Where the Dockerfile is as follows:

FROM nvcr.io/nvidia/l4t-base:r32.2

COPY ./deviceQuery /tmp/deviceQuery

WORKDIR /tmp/

CMD ["./deviceQuery"]

So my questions are these:

Why does the deviceQuery test fail inside the docker even though I have Nvidia Container Runtime installed with docker? - and how can i fix it this issue?

------------EDIT:----------

More on this on this thread from nvidia devtalk.


Solution

  • The .csv that are included in the rootfs from the NVIDIA SDK-manager contains specific lib/dir/sym that are needed for the passing of GPU access to the container. The files that are listed in the .csv files are merged into the container and allows access to these files.

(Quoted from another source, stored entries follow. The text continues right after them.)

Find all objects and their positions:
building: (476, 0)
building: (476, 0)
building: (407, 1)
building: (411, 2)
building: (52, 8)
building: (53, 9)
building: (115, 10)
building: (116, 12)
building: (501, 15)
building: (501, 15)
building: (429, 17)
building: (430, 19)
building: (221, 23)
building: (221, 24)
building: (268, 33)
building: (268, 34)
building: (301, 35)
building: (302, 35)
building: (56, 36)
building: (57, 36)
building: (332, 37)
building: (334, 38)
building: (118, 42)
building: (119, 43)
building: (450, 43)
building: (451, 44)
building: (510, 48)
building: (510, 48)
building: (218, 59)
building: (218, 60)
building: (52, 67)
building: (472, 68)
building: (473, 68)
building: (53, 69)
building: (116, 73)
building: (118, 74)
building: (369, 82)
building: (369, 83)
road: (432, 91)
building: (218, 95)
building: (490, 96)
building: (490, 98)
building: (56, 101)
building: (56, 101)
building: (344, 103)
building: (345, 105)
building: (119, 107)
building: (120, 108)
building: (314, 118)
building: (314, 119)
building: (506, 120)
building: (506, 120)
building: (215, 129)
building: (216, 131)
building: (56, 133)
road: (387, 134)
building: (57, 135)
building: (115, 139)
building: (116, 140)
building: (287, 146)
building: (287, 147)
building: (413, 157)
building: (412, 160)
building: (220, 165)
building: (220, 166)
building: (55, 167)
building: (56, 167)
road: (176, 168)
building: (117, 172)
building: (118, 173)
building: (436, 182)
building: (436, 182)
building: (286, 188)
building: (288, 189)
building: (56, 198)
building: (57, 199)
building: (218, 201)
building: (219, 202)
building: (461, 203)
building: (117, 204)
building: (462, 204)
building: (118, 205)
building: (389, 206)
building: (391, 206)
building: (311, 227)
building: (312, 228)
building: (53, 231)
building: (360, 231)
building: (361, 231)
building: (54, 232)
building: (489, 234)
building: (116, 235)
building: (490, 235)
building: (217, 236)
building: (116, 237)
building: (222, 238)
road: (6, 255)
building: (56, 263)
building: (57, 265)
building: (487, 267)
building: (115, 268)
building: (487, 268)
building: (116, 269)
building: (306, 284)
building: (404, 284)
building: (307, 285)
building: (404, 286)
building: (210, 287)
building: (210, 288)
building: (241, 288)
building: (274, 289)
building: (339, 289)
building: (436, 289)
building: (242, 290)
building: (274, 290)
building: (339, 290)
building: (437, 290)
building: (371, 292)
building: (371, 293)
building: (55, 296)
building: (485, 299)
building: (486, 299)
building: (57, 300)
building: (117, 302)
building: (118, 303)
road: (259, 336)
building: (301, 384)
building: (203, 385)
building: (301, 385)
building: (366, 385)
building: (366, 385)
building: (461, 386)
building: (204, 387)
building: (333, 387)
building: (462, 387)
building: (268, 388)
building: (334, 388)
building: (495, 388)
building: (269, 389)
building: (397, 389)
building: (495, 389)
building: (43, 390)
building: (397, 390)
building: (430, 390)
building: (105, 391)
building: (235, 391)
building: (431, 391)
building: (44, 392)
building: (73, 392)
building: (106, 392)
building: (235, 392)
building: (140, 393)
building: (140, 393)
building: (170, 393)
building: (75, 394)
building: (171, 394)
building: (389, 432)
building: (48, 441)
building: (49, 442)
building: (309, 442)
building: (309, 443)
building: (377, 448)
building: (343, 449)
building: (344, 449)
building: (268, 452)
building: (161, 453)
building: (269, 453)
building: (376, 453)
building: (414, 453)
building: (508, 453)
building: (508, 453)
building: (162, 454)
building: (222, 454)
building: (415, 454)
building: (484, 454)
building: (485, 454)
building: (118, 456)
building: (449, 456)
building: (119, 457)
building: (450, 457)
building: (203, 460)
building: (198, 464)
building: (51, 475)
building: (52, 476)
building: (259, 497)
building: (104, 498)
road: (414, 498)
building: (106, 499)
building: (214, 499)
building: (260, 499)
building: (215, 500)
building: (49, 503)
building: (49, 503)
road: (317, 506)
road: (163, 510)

What specific files are needed, depends on what is needed in the container.

    It is of course very important that the actual paths to the files listed in the csv files are the same on the host, otherwise the merge will fail. These paths are not the correct paths on the default Yocto setup as they are made for the default NVIDIA SDK-manager image rootfs setup and thus needs to be corrected.

    Once corrected, the access to GPU acceleration in the container should be possible and can be confirmed by doing a deviceQuery test.